Uraufführung von Wolf Kerschek: In den Soli steckt enorme Artistik
Nun, schlimm kam es aber nicht. Was mit spektakulären Vokabeln des 20. und 21. Jahrhunderts umrissen wurde, entpuppte sich auch als eine – sechssätzige – Komposition von ökonomisch reflektierter Arbeitsteilung. Die Streicher: vielfach zuständig für Atmosphäre, Stimmung, Emotion (hier tönte es in der Tat immer mal kurz filmmusikalisch); das große Schlagwerk: zuständig vor allem für Effekte, Drive und Steigerung; die zwei Solisten Christian Schmitt (Orgel) und Matthias Höfs (Trompeten, Diskanthorn): zuständig für die großen Melodielinien, die stärker von „sachlicher“ Virtuosität denn von belcantistischen Bögen getragen sind. Der Pedal-Furor der Orgel im dritten Satz, ja selbst die Ballade der Trompete im vierten Satz: Als Spielmusiken von erstaunlicher Lakonik unterlaufen sie die große Emphase, die vereinnahmende Umarmung des Publikums. Die enorme Artistik, die in den Soloparts steckt, wird nicht bravourös ausgestellt, sondern eher introvertiert behandelt. Und sie schreitet in aller Regel unerwartet fort. Genau dies gehört zu den Stärken des Werks, das formale Anleihen bei Bach nimmt. Großer Applaus für Schmitt/Höfs, die sich noch mit einer jazzig variierten Kerschek-Bearbeitung jener Johann-Abraham-Peter Schulz-Melodie bedankten, die als „Abendlied“ immer wieder rührt.
Sinfoniekonzert: Die Augsburger Philharmoniker laufen zu großer Form auf
Schließlich Saint-Saëns’ dritte Sinfonie, seine „Orgelsinfonie“, kaum überhörbar Franz Liszt gewidmet.
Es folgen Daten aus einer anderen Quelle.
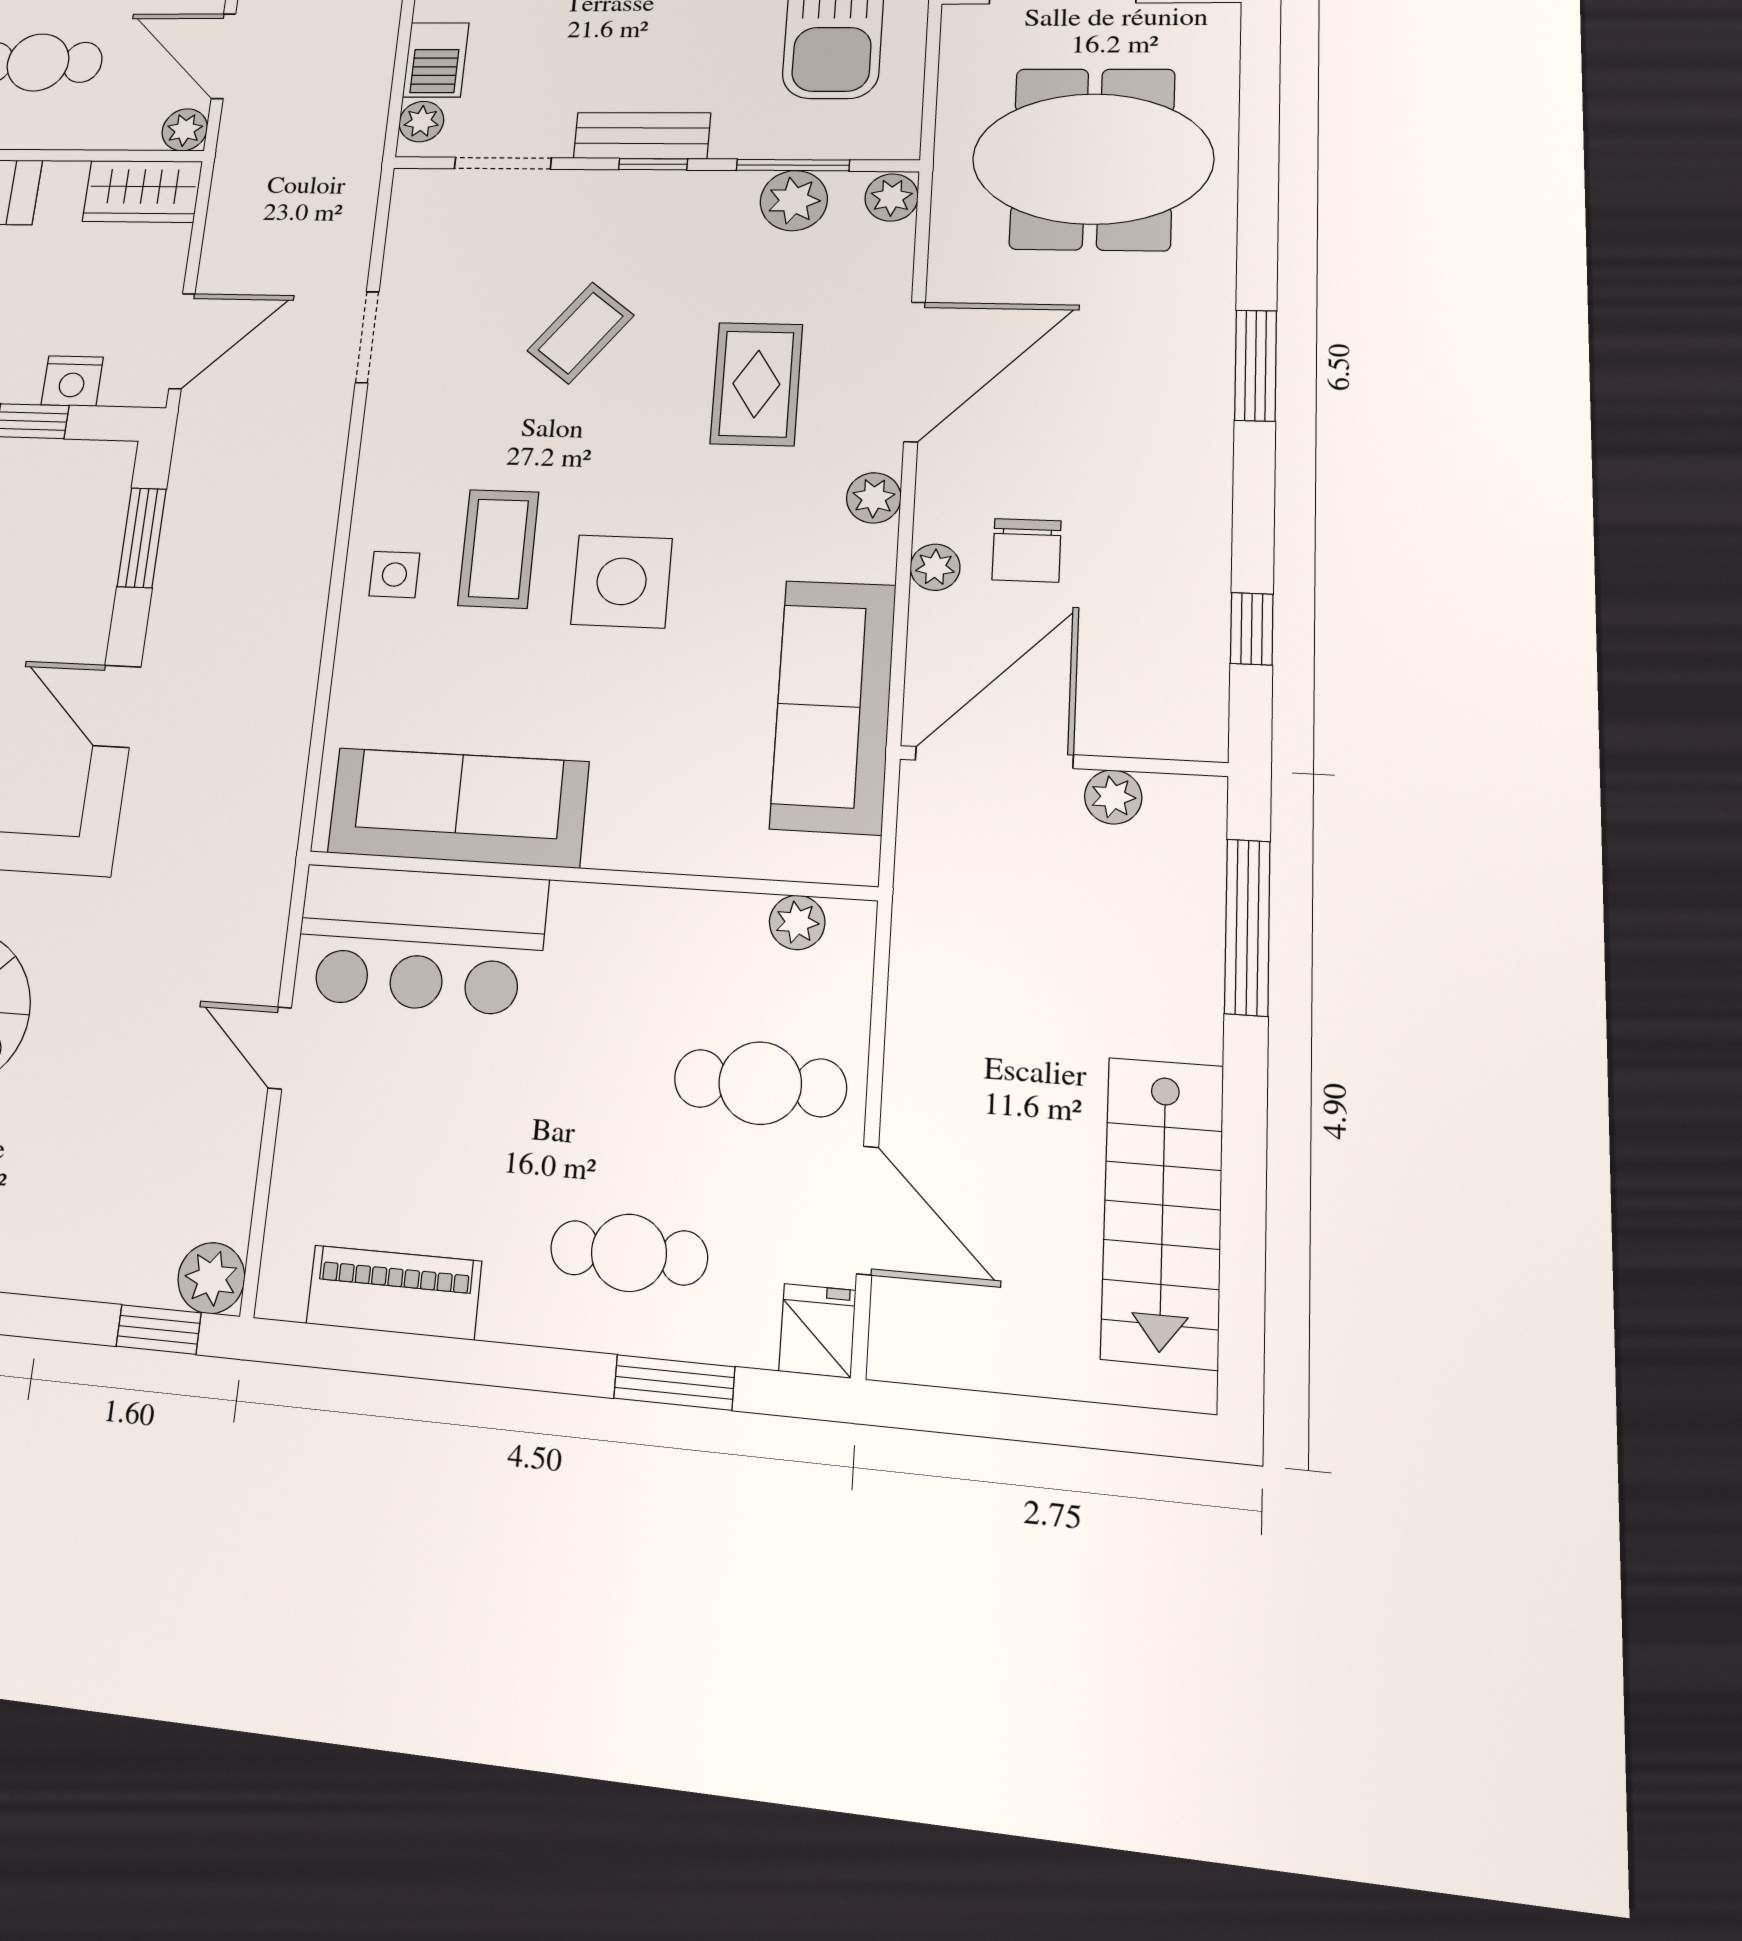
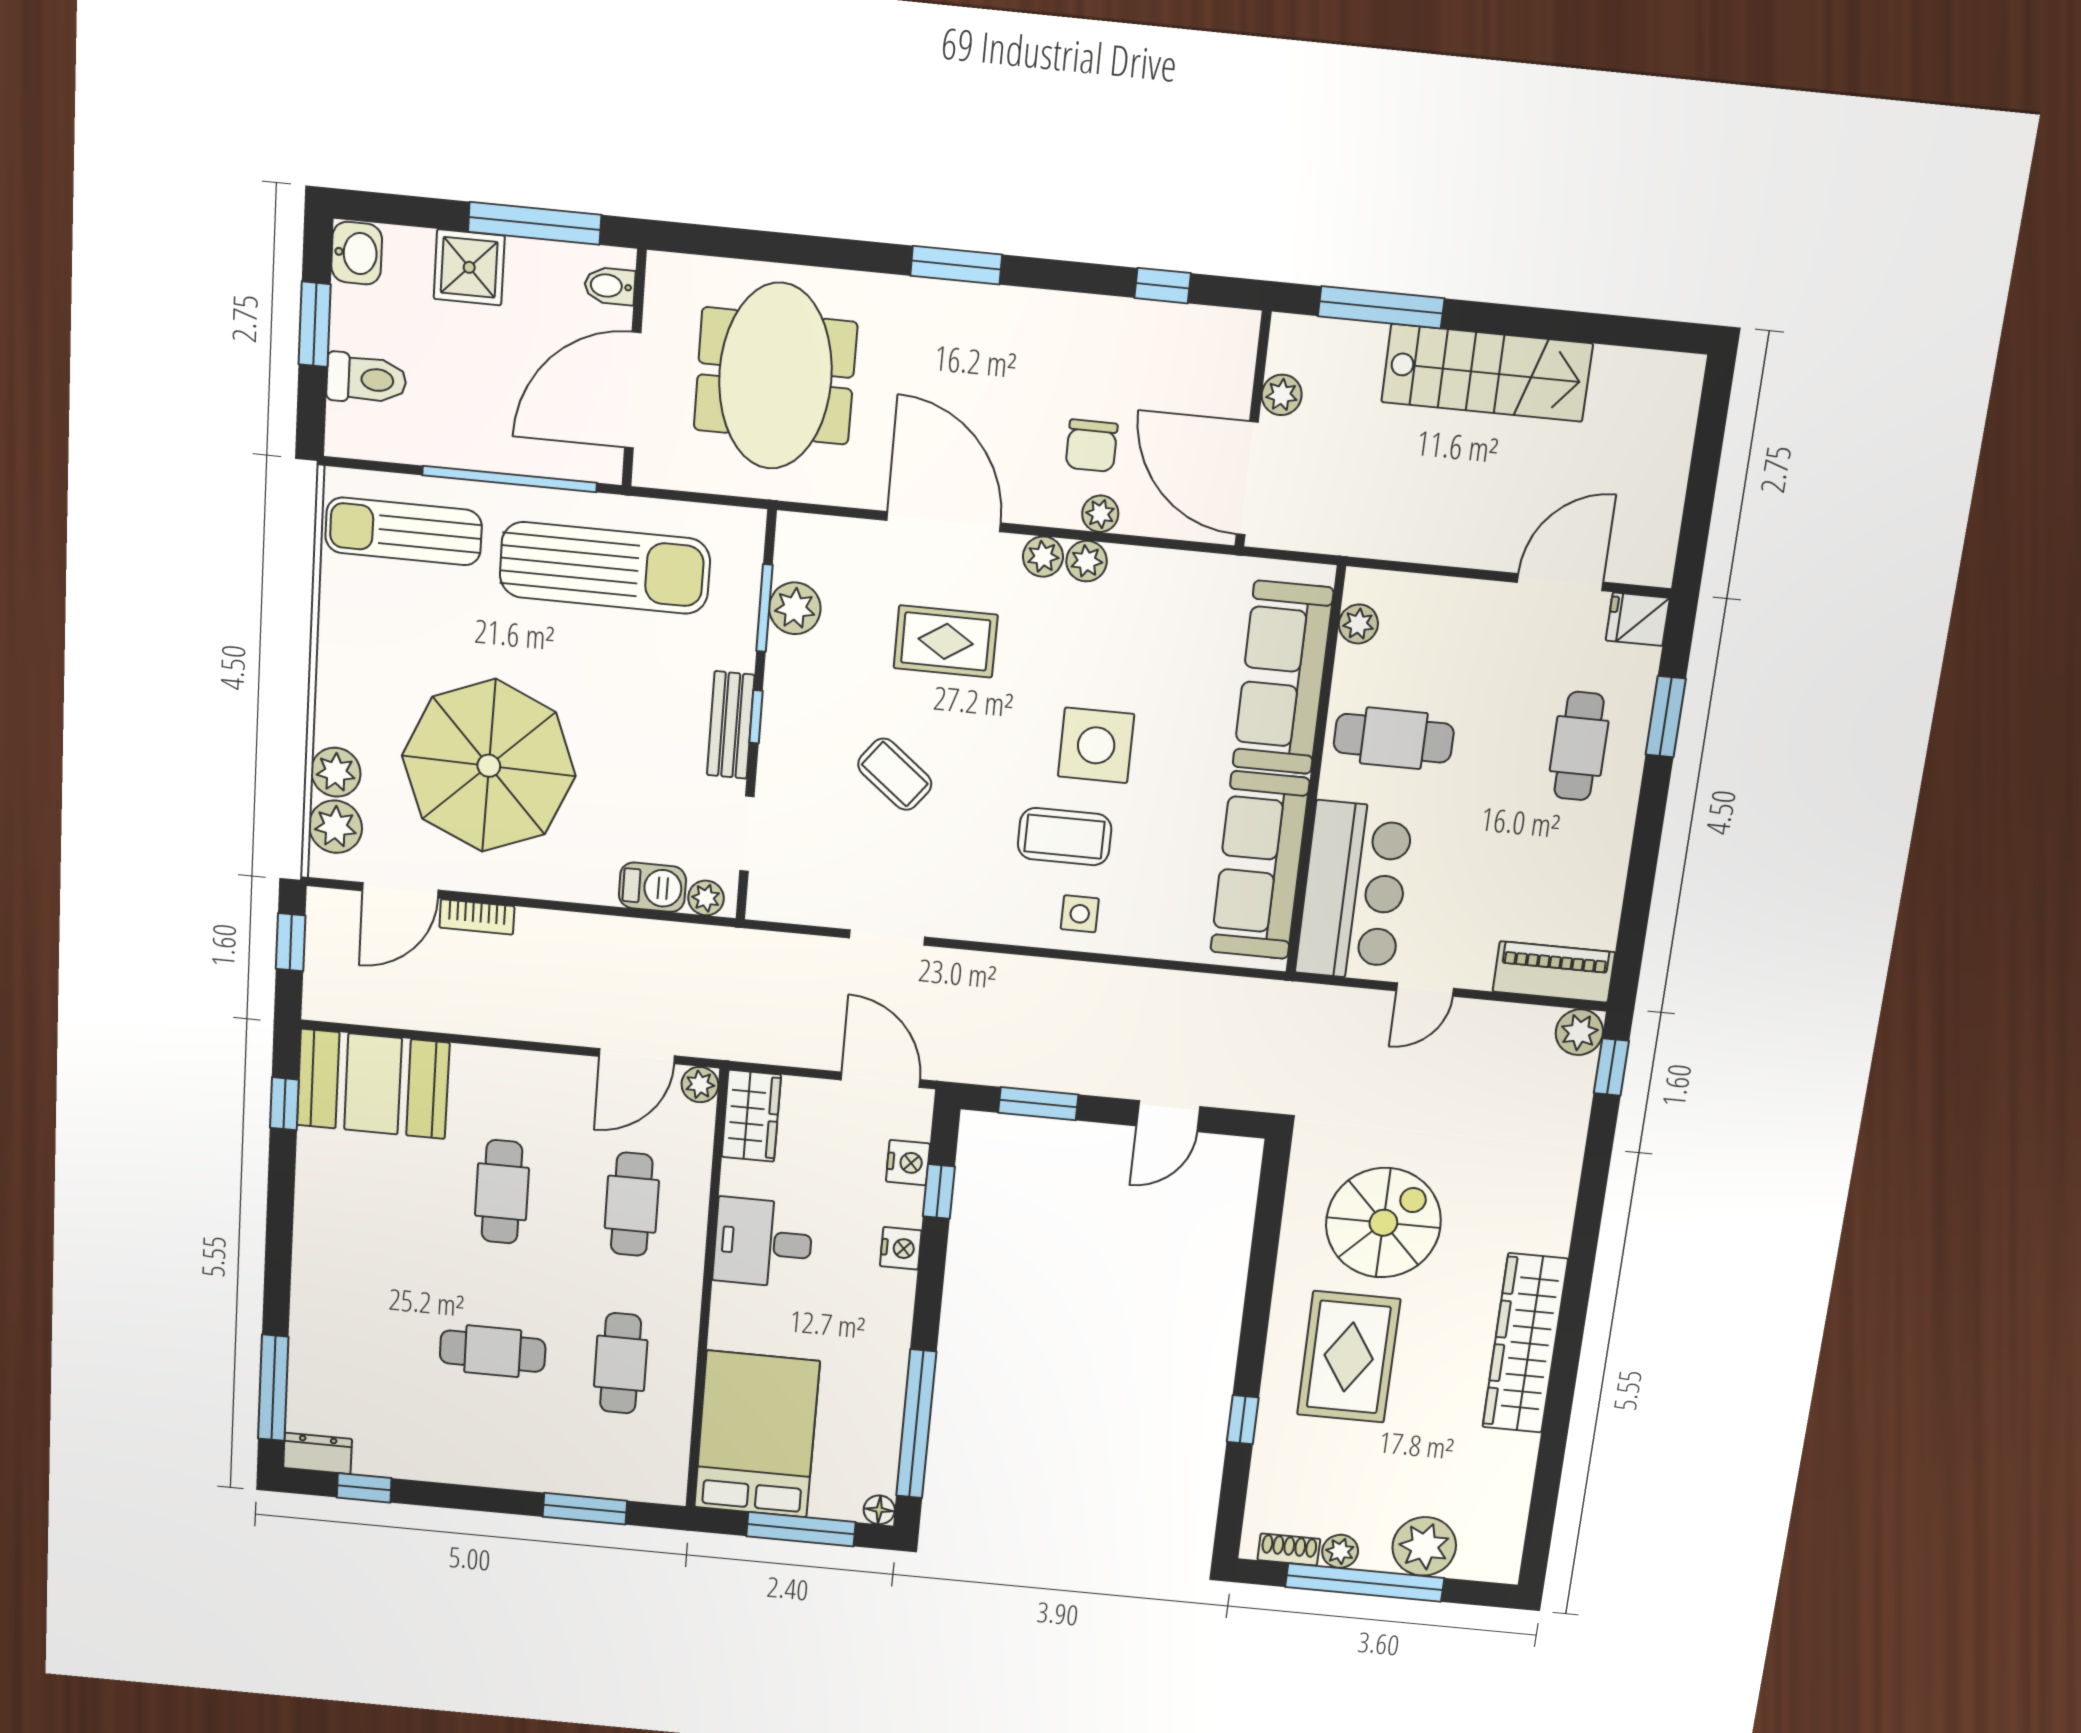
plant: (892, 198) -> (1087, 561), moved
chair: (1027, 550) -> (1092, 446), turned 90
sofa: (833, 706) -> (1283, 678), moved, turned 90
cafe table: (760, 1083) -> (1394, 738), moved, turned 90
stairs: (1163, 1211) -> (1487, 373), moved
piano: (394, 1292) -> (1554, 972), moved, turned 90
Geheimnisvoll transzendent die Einleitung zum ersten Satz, triumphal – wie so manche sinfonische Dichtung Liszts – das Finale. Das Becken hat dort mit Pauken und Trompeten ein wenig zu viel zu tun. Fortissimo-Höhepunkte in Folge nutzen sich ab. Gleichwohl war die Aufführung beglückend, letztlich herbeikomponiert erhebend. Das lag an den Philharmonikern, die nach etwas inkongruentem Start (am Dienstag) zu enormer Form aufliefen, auch kunstreligiöse Aura verbreiteten – etwa im frommen Gebet der Posaune. Und das lag an GMD Héja, der sich quasi als Theaterdirigent hineinkniete in diese Sinfonie, sie dramatisierte, letztlich das Orchester zur Hauptfigur einer großen Oper ohne Worte machte. Riesenapplaus – auch noch einmal für Christian Schmitt.